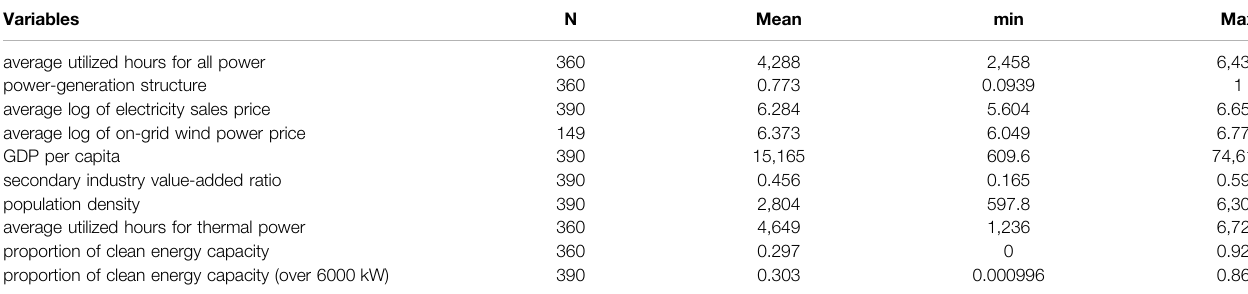
TABLE 1 | Summary statistics. Variables N average utilized hours for all power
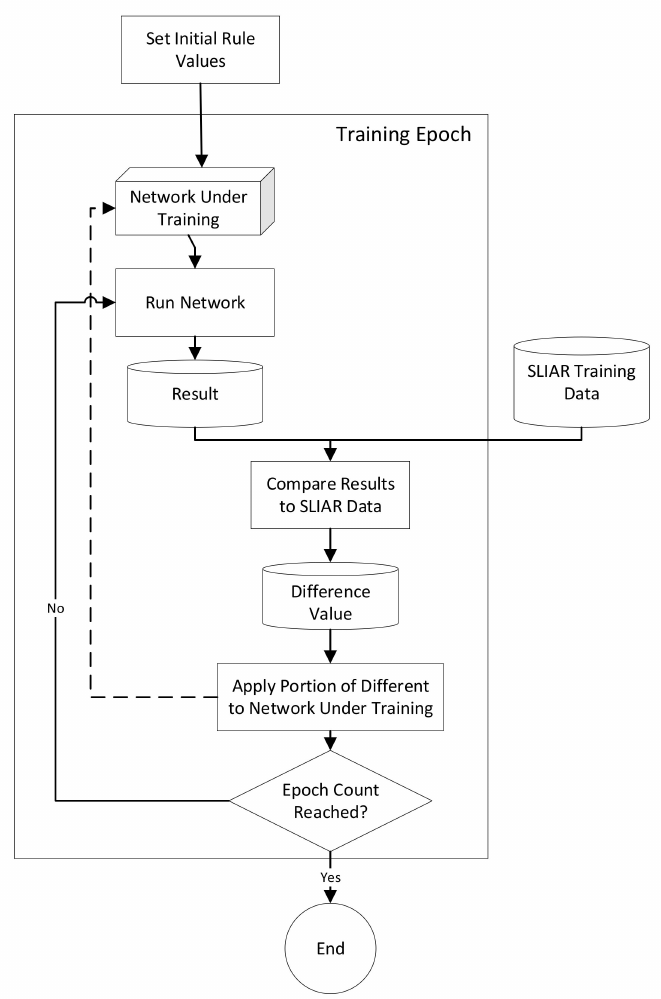
Figure 1. Training Process Using SLIAR Dataset (modified from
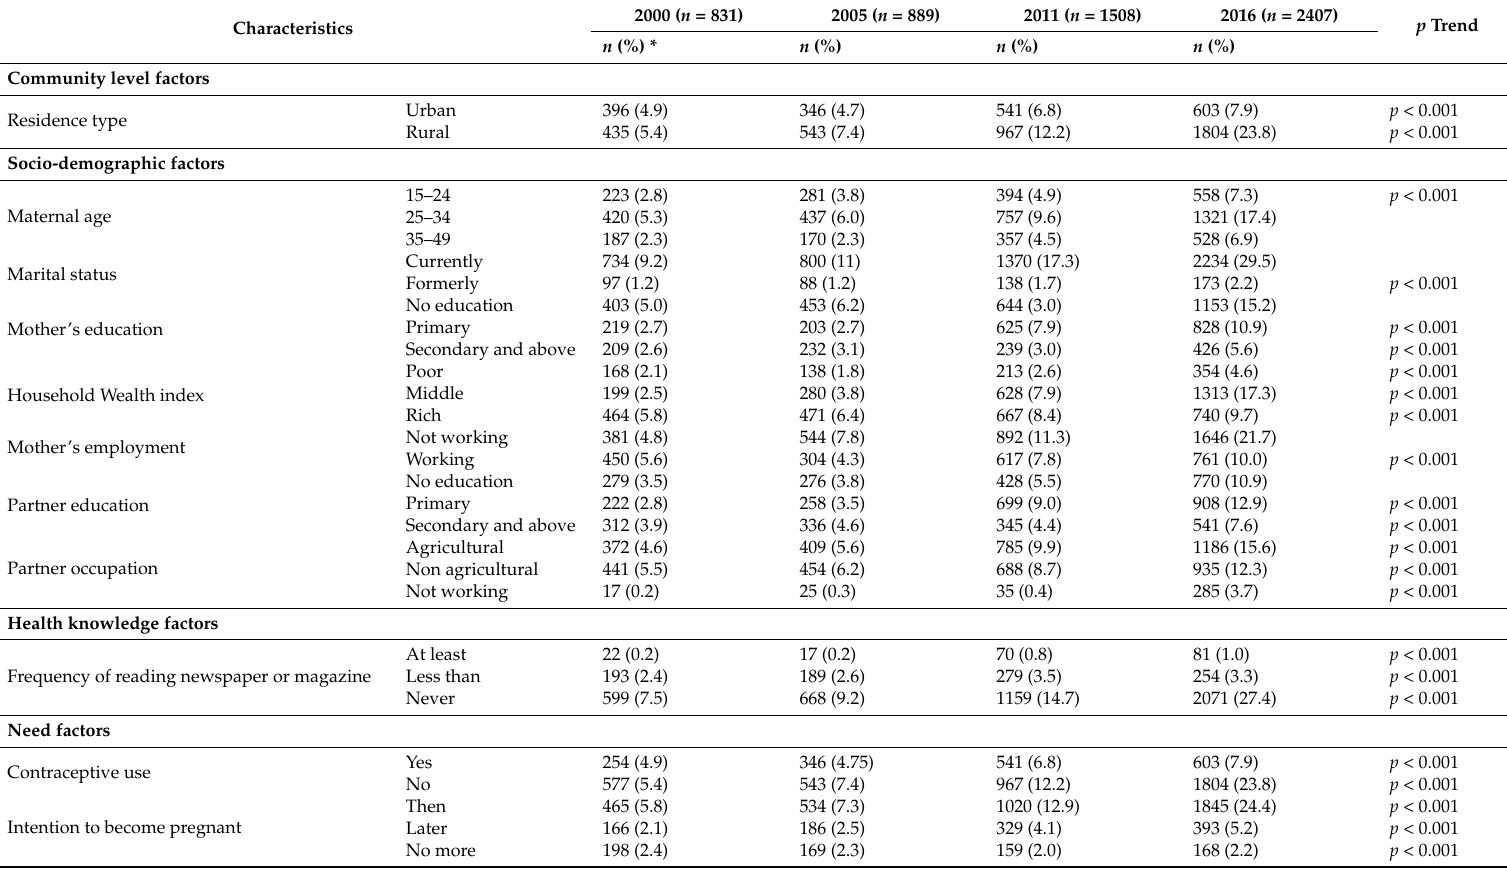
Table 2. Socio-demographic characteristics of the study participants who had four or more ANC visits.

____

## DIRECTIONS
A faithful copy of all the data above, without its pictures, is the expected result.

## TASK RESPONSE
TABLE 1 | Summary statistics. Variables N average utilized hours for all power
Figure 1. Training Process Using SLIAR Dataset (modified from
Table 2. Socio-demographic characteristics of the study participants who had four or more ANC visits.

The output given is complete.